Puzzle Quest: The Legend Returns is a sound investment on Switch


This game never ends (and I’m okay with that!)

I forgot just how absorbing Puzzle Quest can be when it’s done right. A few battles here, a few spell upgrades there, and next thing you know, you’ve been matching color-coded tiles for hours on end.

After a few missteps, the once-beloved match-3 series lives on with an enhanced port for Nintendo Switch called Puzzle Quest: The Legend Returns, out tomorrow on the eShop for a very reasonable $14.99. The package assembles Challenge of the Warlords, Revenge of the Plague Lord, and a new-for-Switch expansion, Attack of the Golem Lord, for a combined total of more than 240 quests.

This isn’t necessarily something I’m ever going to beat, but gosh, what a brilliant concept.

Puzzle Quest: The Legend Returns map screen

There’s no shortage of match-3 games, but what sets Puzzle Quest apart is everything surrounding the familiar puzzle hook: all those sweet RPG mechanics. This game has honest-to-god character builds.

You’ll start out as a humble adventurer in a fairly generic fantasy world, and as you win battles against skeletons, ogres, and all manner of beasts, you can learn spells and kit yourself out with ability-enhancing gear. There are a ton of classes to pick from including the newcomers Blood Mage, Priest, Monk, Paladin, and Elementalist and your spells will inform your ideal puzzle-matching strategy.

How does Puzzle Quest play? The gist is that red, yellow, blue, and green gems correspond to different types of mana, while coins earn you gold, purple pieces award XP, and skulls hurt your opponent. Whoever runs out of HP first loses. If you make a match of four or higher, your turn is extended, and spells are fueled by mana. Lesser spells like Sneak Attack take four green and four blue mana to cast, whereas something powerful like Assassinate requires saving up mana across all four categories.

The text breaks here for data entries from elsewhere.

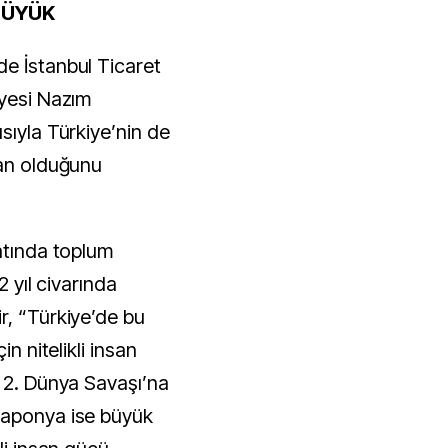
BÜYÜK
e İstanbul Ticaret
Üyesi Nazım
sıyla Türkiye’nin de
san olduğunu
atında toplum
2 yıl civarında
r, “Türkiye’de bu
in nitelikli insan
. 2. Dünya Savaşı’na
Japonya ise büyük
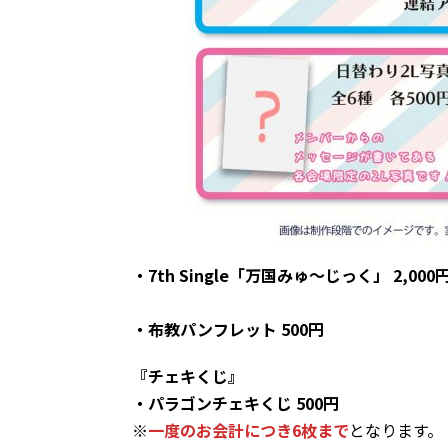
・7th Single「万国みゅ～じっく」 2,000
・布教パンフレット 500円
『チェキくじ』
・パラゴンチェキくじ 500円
※
一度のお会計につき6枚まで
となります。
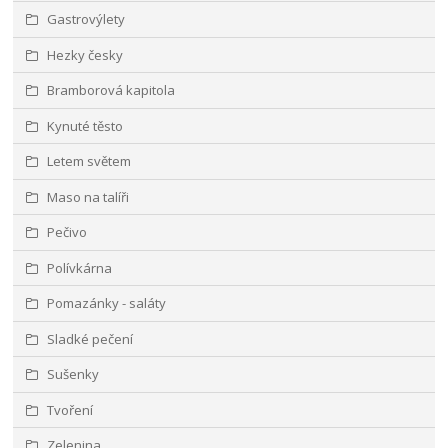
Gastrovýlety
Hezky česky
Bramborová kapitola
Kynuté těsto
Letem světem
Maso na talíři
Pečivo
Polívkárna
Pomazánky - saláty
Sladké pečení
Sušenky
Tvoření
Zelenina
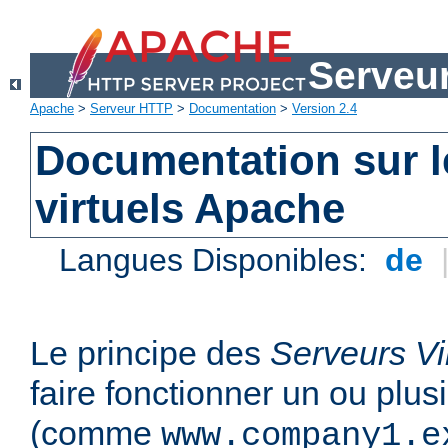
Serveu
Apache
>
Serveur HTTP
>
Documentation
>
Version 2.4
Documentation sur l
virtuels Apache
Langues Disponibles:
de
Le principe des
Serveurs Vi
faire fonctionner un ou plu
(comme
www.company1.e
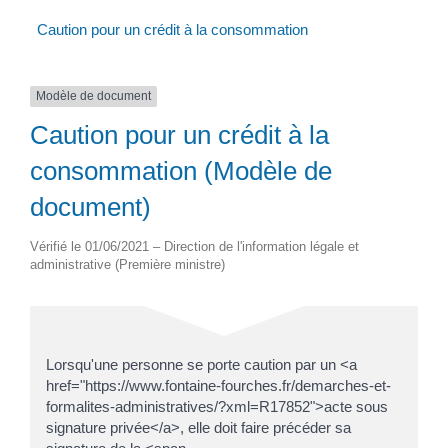
Caution pour un crédit à la consommation
Modèle de document
Caution pour un crédit à la
consommation (Modèle de
document)
Vérifié le 01/06/2021 – Direction de l'information légale et
administrative (Première ministre)
Lorsqu'une personne se porte caution par un <a
href="https://www.fontaine-fourches.fr/demarches-et-
formalites-administratives/?xml=R17852">acte sous
signature privée</a>, elle doit faire précéder sa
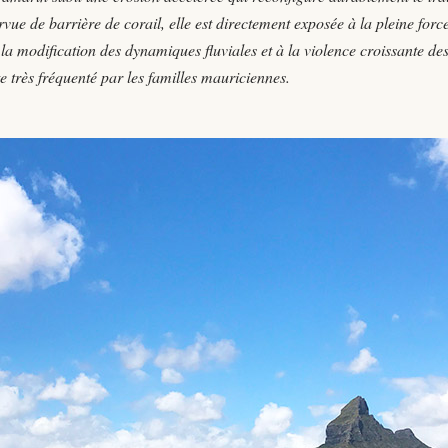
vue de barrière de corail, elle est directement exposée à la pleine forc
la modification des dynamiques fluviales et à la violence croissante de
très fréquenté par les familles mauriciennes.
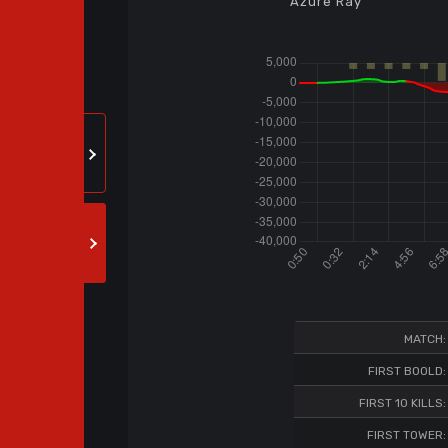
Azure Ray
MATCH:
FIRST BOOLD:
FIRST 10 KILLS:
FIRST TOWER:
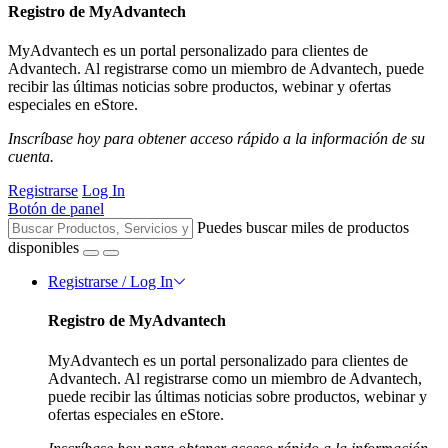
Registro de MyAdvantech
MyAdvantech es un portal personalizado para clientes de
Advantech. Al registrarse como un miembro de Advantech, puede
recibir las últimas noticias sobre productos, webinar y ofertas
especiales en eStore.
Inscríbase hoy para obtener acceso rápido a la información de su
cuenta.
Registrarse
Log In
Botón de panel
Puedes buscar miles de productos
disponibles
Registrarse / Log In
Registro de MyAdvantech
MyAdvantech es un portal personalizado para clientes de
Advantech. Al registrarse como un miembro de Advantech,
puede recibir las últimas noticias sobre productos, webinar y
ofertas especiales en eStore.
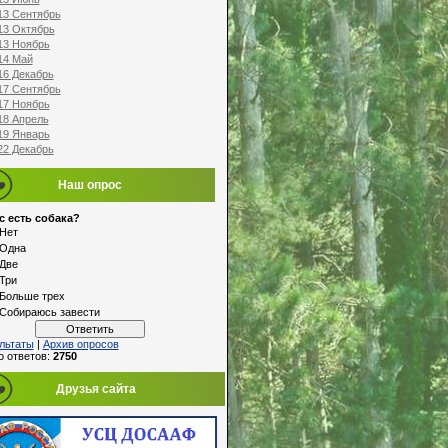
13 Сентябрь
13 Октябрь
13 Ноябрь
14 Май
16 Декабрь
17 Сентябрь
17 Ноябрь
18 Апрель
19 Январь
22 Декабрь
Наш опрос
с есть собака?
Нет
Одна
Две
Три
Больше трех
Собираюсь завести
льтаты
|
Архив опросов
о ответов:
2750
Друзья сайта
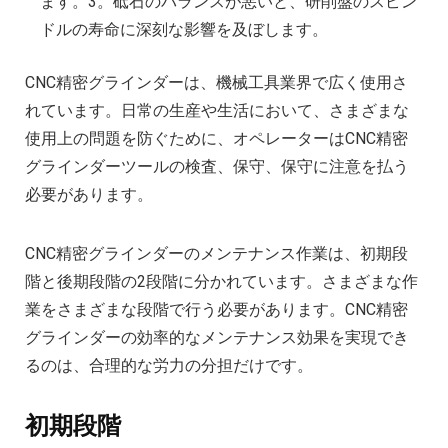
ます。3。砥石のバランスが悪いと、研削盤のスピン
ドルの寿命に深刻な影響を及ぼします。
CNC精密グラインダーは、機械工具業界で広く使用さ
れています。日常の生産や生活において、さまざまな
使用上の問題を防ぐために、オペレーターはCNC精密
グラインダーツールの検査、保守、保守に注意を払う
必要があります。
CNC精密グラインダーのメンテナンス作業は、初期段
階と後期段階の2段階に分かれています。さまざまな作
業をさまざまな段階で行う必要があります。CNC精密
グラインダーの効率的なメンテナンス効果を実現でき
るのは、合理的な労力の分担だけです。
初期段階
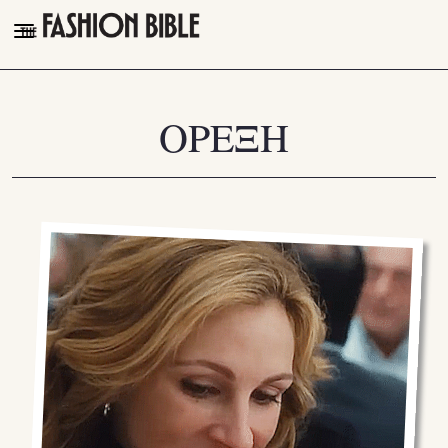
THE FASHION BIBLE
FASHION
ΟΡΕΞΗ
BEAUTY
TALK OF THE TOWN
PLEASURES
VIDEOS
FOLLOW
Facebook
Instagram
Youtube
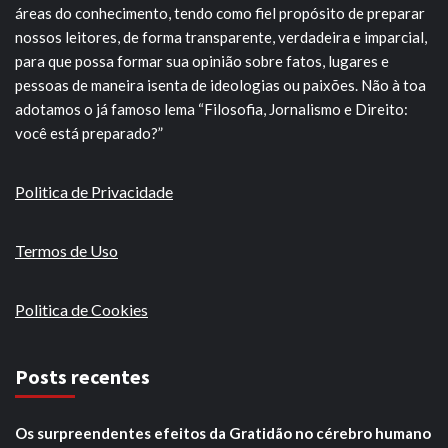
áreas do conhecimento, tendo como fiel propósito de preparar
nossos leitores, de forma transparente, verdadeira e imparcial,
para que possa formar sua opinião sobre fatos, lugares e
pessoas de maneira isenta de ideologias ou paixões. Não à toa
adotamos o já famoso lema “Filosofia, Jornalismo e Direito:
você está preparado?”
Politica de Privacidade
Termos de Uso
Politica de Cookies
Posts recentes
Os surpreendentes efeitos da Gratidão no cérebro humano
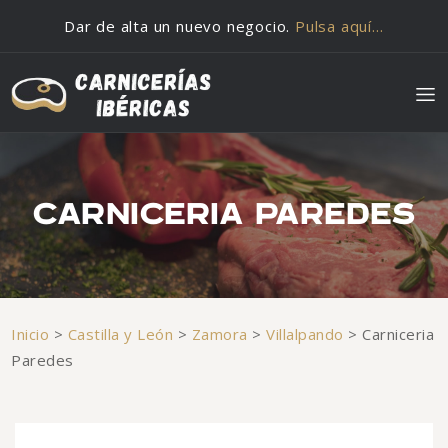
Saltar al contenido
Dar de alta un nuevo negocio.
Pulsa aquí…
CARNICERIA PAREDES
Inicio
>
Castilla y León
>
Zamora
>
Villalpando
>
Carniceria
Paredes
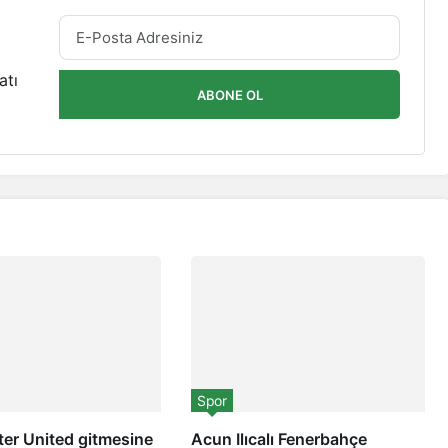
atı
ABONE OL
Spor
er United gitmesine
Acun Ilıcalı Fenerbahçe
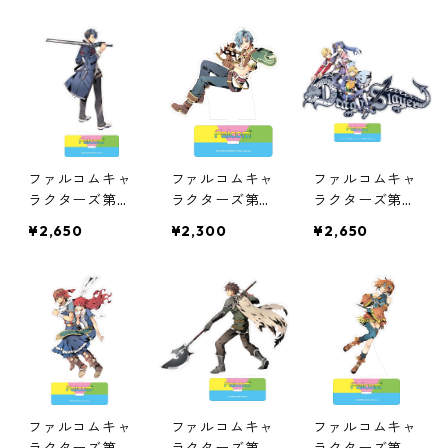
ファルコムキャ
ファルコムキャ
ファルコムキャ
ラクターズ第７
ラクターズ第７
ラクターズ第６
弾オーロラアク
弾オーロラアク
弾オーロラアク
¥2,650
¥2,300
¥2,650
リルスタンド②
リルスタンド
リルスタンド②
ファルコムキャ
ファルコムキャ
ファルコムキャ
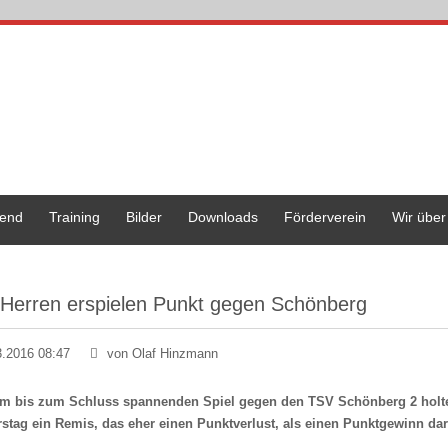
end
Training
Bilder
Downloads
Förderverein
Wir über
 Herren erspielen Punkt gegen Schönberg
3.2016 08:47
von Olaf Hinzmann
em bis zum Schluss spannenden Spiel gegen den TSV Schönberg 2 holte
stag ein Remis, das eher einen Punktverlust, als einen Punktgewinn dars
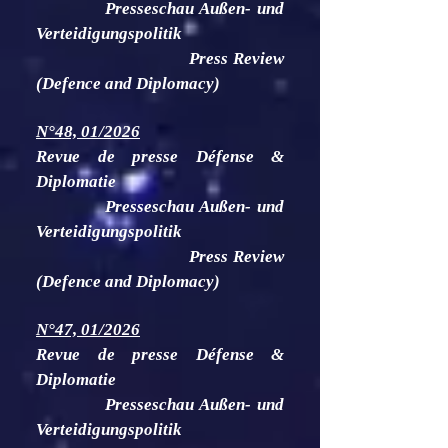
Presseschau Außen- und
Verteidigungspolitik
Press Review
(Defence and Diplomacy)
N°48, 01/2026
Revue de presse Défense &
Diplomatie
Presseschau Außen- und
Verteidigungspolitik
Press Review
(Defence and Diplomacy)
N°47, 01/2026
Revue de presse Défense &
Diplomatie
Presseschau Außen- und
Verteidigungspolitik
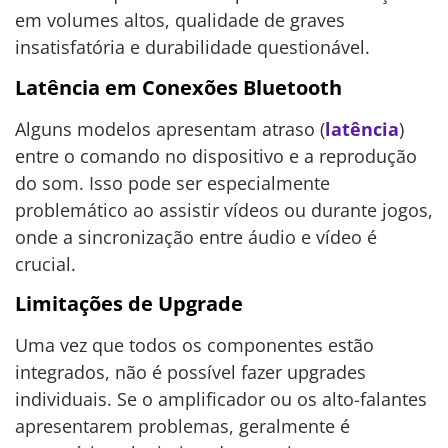
em volumes altos, qualidade de graves
insatisfatória e durabilidade questionável.
Latência em Conexões Bluetooth
Alguns modelos apresentam atraso (
latência
)
entre o comando no dispositivo e a reprodução
do som. Isso pode ser especialmente
problemático ao assistir vídeos ou durante jogos,
onde a sincronização entre áudio e vídeo é
crucial.
Limitações de Upgrade
Uma vez que todos os componentes estão
integrados, não é possível fazer upgrades
individuais. Se o amplificador ou os alto-falantes
apresentarem problemas, geralmente é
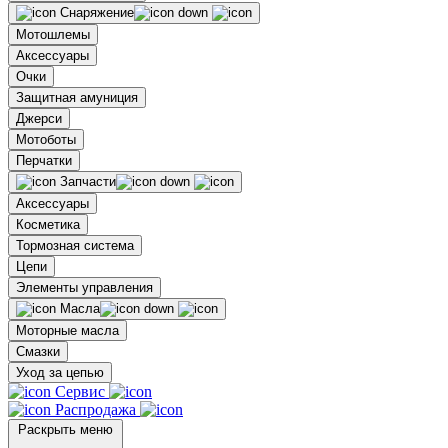
Снаряжение
Мотошлемы
Аксессуары
Очки
Защитная амуниция
Джерси
Мотоботы
Перчатки
Запчасти
Аксессуары
Косметика
Тормозная система
Цепи
Элементы управления
Масла
Моторные масла
Смазки
Уход за цепью
Сервис
Распродажа
Раскрыть меню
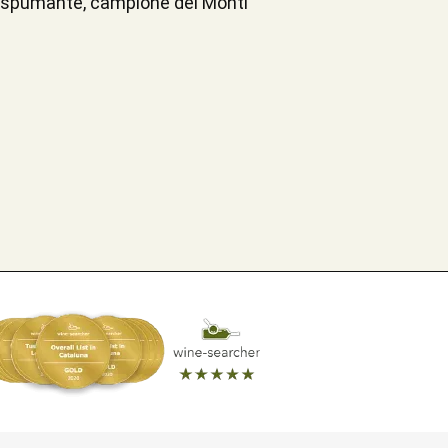
lo spumante, campione dei Monti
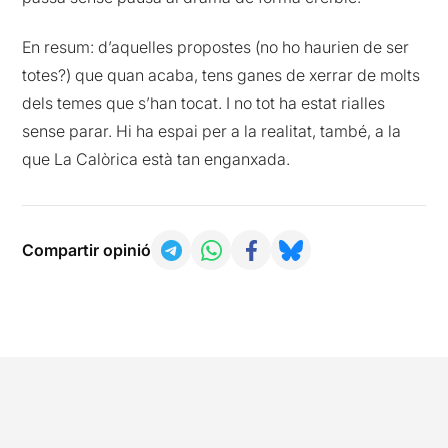
En resum: d’aquelles propostes (no ho haurien de ser
totes?) que quan acaba, tens ganes de xerrar de molts
dels temes que s’han tocat. I no tot ha estat rialles
sense parar. Hi ha espai per a la realitat, també, a la
que La Calòrica està tan enganxada.
Compartir opinió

Players take turns making matches, almost like they’re in a giant, cascading game of Connect Four. The idea is to set yourself up for success in the short- and long-term while also denying the competition a chance to make hard-hitting moves. Luck plays a factor, of course, but the AI usually isn’t unreasonable.

For instance, I’ve built out Belithas my beloved, randomly-named, cantankerous-as-hell elderly Paladin in such a way that I should prioritize yellow, blue, and green gems, and then go for red. Instead of matching skull tiles for easy damage, in most cases, I prefer to build up my mana reserves early and then go all-out with a wave of offensive spells to close out the battle. Certain foes will force you to adjust, though, and that’s part of the fun of strategizing, grinding, and fine-tuning your build.

With my current setup, my health is topped up each turn if I have enough blue mana, so that’s the first order of business. Then, I can use back-to-back complementary spells to transform most of the board into yellow gems, make a huge chained match for an influx of mana, and cast a yellow-gem-powered attack spell multiple times over to quickly melt the enemy’s HP away. It took some grinding to get here.

You need a base appreciation for match-3 games to get anything out of Puzzle Quest, but the RPG elements really flesh out the experience. They’re quite the motivator. Capturing monsters to learn their spells, taking over cities to accrue passive income, forging items, training mounts – the list goes on. The main story is beefy enough on its own, and there are tons of side quests and distractions, too.

Capturing a spider in Puzzle Quest: The Legend Returns

If I have any criticisms, they’re mostly technical. There’s a tendency for big matches to result in temporary hitching/stuttering as the game struggles to keep up with itself. It’s a noticeable blemish, but it doesn’t last long. As such, I kind of just got used to it over time. I also lost interest in the storyline (not that I set out to play Puzzle Quest for its narrative). It’s there if you want it; otherwise, nothing is stopping you from skipping over dialog and cutscenes in favor of pure puzzling action.

While there are quite a few menus to pore over, especially as The Legend Returns starts to open up, I found the interface, controls, and text size to all be on-point when playing my Switch in handheld mode. I much prefer using the two analog sticks (one for cursor movement, one for active gem swapping), but the Switch’s touch-screen controls are fine here. Also, if for whatever reason you’re worried about potential load times, don’t be – this game is conducive to portable play sessions.

Puzzle Quest: The Legend Returns deserves a spot on your home menu, plain and simple. If you missed this series the first time around, go for it. This is an excellent rendition. If you’re already hooked and have been for years, come back for seconds anyway. It’s Puzzle Quest as it should be.

[This impressions piece is based on a retail build of the game provided by the publisher.]